CHANTAL MOUFFE : " LE BREXIT EUT CONSTITUER UN CHOC SALUTAIRE " - MEDIAPART EN ACCES LIBRE -

Chantal Mouffe: «Le Brexit peut constituer un choc salutaire»

 

25 JUIN 2016 | PAR JOSEPH CONFAVREUX

D’origine belge, vivant et enseignant à Londres, et très proche de Podemos dont elle inspire la stratégie politique, la philosophe Chantal Mouffe réagit pour Mediapart au Brexit et à ses conséquences possibles sur les élections espagnoles de dimanche.

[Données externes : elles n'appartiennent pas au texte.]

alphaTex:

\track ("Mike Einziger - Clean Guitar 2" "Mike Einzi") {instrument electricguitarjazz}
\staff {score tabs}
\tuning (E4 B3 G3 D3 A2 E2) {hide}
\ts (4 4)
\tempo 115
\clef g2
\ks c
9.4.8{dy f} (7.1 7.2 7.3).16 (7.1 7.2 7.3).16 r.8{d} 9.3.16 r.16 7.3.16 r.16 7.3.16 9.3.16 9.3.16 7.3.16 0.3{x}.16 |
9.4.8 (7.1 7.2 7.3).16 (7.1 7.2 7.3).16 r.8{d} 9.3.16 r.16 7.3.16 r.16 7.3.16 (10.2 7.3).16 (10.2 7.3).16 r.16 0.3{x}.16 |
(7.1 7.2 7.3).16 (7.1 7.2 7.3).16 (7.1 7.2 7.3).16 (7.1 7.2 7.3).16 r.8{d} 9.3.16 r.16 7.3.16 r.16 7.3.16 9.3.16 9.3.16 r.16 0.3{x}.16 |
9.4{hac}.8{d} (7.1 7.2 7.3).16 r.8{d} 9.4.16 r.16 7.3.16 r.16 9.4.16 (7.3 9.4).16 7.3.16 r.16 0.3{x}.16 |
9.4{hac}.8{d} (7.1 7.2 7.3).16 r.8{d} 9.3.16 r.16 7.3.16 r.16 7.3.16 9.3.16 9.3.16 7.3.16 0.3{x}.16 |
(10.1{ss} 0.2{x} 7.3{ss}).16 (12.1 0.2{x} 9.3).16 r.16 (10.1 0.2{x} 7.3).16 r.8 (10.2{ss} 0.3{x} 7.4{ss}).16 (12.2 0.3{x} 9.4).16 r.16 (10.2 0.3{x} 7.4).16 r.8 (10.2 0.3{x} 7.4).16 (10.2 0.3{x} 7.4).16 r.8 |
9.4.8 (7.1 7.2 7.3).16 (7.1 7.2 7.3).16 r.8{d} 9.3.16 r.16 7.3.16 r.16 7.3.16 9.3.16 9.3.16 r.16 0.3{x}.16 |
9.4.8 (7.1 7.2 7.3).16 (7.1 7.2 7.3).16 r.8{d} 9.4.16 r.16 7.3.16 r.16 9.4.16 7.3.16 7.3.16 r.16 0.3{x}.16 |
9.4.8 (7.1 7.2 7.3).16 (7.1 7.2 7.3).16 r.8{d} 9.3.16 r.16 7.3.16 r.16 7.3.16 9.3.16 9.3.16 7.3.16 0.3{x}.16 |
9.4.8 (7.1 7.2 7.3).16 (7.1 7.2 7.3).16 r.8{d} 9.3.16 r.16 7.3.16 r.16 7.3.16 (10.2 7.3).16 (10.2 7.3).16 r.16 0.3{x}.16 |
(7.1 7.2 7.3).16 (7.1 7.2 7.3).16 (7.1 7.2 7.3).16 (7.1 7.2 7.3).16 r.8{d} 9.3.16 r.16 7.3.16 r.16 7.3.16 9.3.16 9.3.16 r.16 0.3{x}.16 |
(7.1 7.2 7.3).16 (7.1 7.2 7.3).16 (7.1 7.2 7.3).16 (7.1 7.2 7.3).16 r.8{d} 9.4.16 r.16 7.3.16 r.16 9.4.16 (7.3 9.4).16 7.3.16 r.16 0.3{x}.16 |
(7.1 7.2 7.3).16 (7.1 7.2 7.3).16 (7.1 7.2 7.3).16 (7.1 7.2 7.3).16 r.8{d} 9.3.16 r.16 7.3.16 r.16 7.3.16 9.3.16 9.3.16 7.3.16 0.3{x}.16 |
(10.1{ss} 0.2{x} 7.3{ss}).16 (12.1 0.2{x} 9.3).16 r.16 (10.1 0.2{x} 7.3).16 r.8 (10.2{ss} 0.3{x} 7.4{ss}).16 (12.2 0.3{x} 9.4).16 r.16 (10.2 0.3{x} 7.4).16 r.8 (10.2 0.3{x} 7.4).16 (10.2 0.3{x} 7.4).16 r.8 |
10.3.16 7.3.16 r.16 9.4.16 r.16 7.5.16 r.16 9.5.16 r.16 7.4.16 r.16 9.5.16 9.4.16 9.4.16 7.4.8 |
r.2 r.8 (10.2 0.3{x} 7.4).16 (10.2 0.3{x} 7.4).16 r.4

Chantal Mouffe est professeur de théorie politique à l’université de Westminster. Elle vient de publier, en français, Le Paradoxe démocratique, aux éditions des Beaux-Arts de Paris, et L’illusion du consensus, aux éditions Albin Michel.

Mediapart : Quels enseignements tirez-vous du vote pour le Brexit ?

Chantal Mouffe : J’espère que ça va être un choc salutaire pour l’Europe, parce qu’on ne peut plus continuer ainsi. Si j’avais pu voter, j’aurais peut-être voté pour le « Remain »,parce que je suis du nombre de ceux qu’on appelle à Londres les leftwing europeanistsqui, sans être souverainistes, exigent une refondation démocratique de l’Europe. Mais je m’attendais à ce résultat parce que, durant la campagne, il n’y avait que du côté des « Brexiteurs » qu’on sentait une véritable passion. Or, je crois au rôle décisif des affects en politique.

 

L’impossibilité de s’identifier à l’Europe existante, néolibérale, explique pourquoi quelqu’un comme Corbyn n’a pas vraiment fait campagne. Il était dans une position intenable, à défendre le « Remain », à l’instar de Cameron, mais pour des raisons opposées, en réclamant une Europe plus sociale, alors que Cameron voulait une Europe toujours plus libérale. Je ne suis donc pas catastrophée.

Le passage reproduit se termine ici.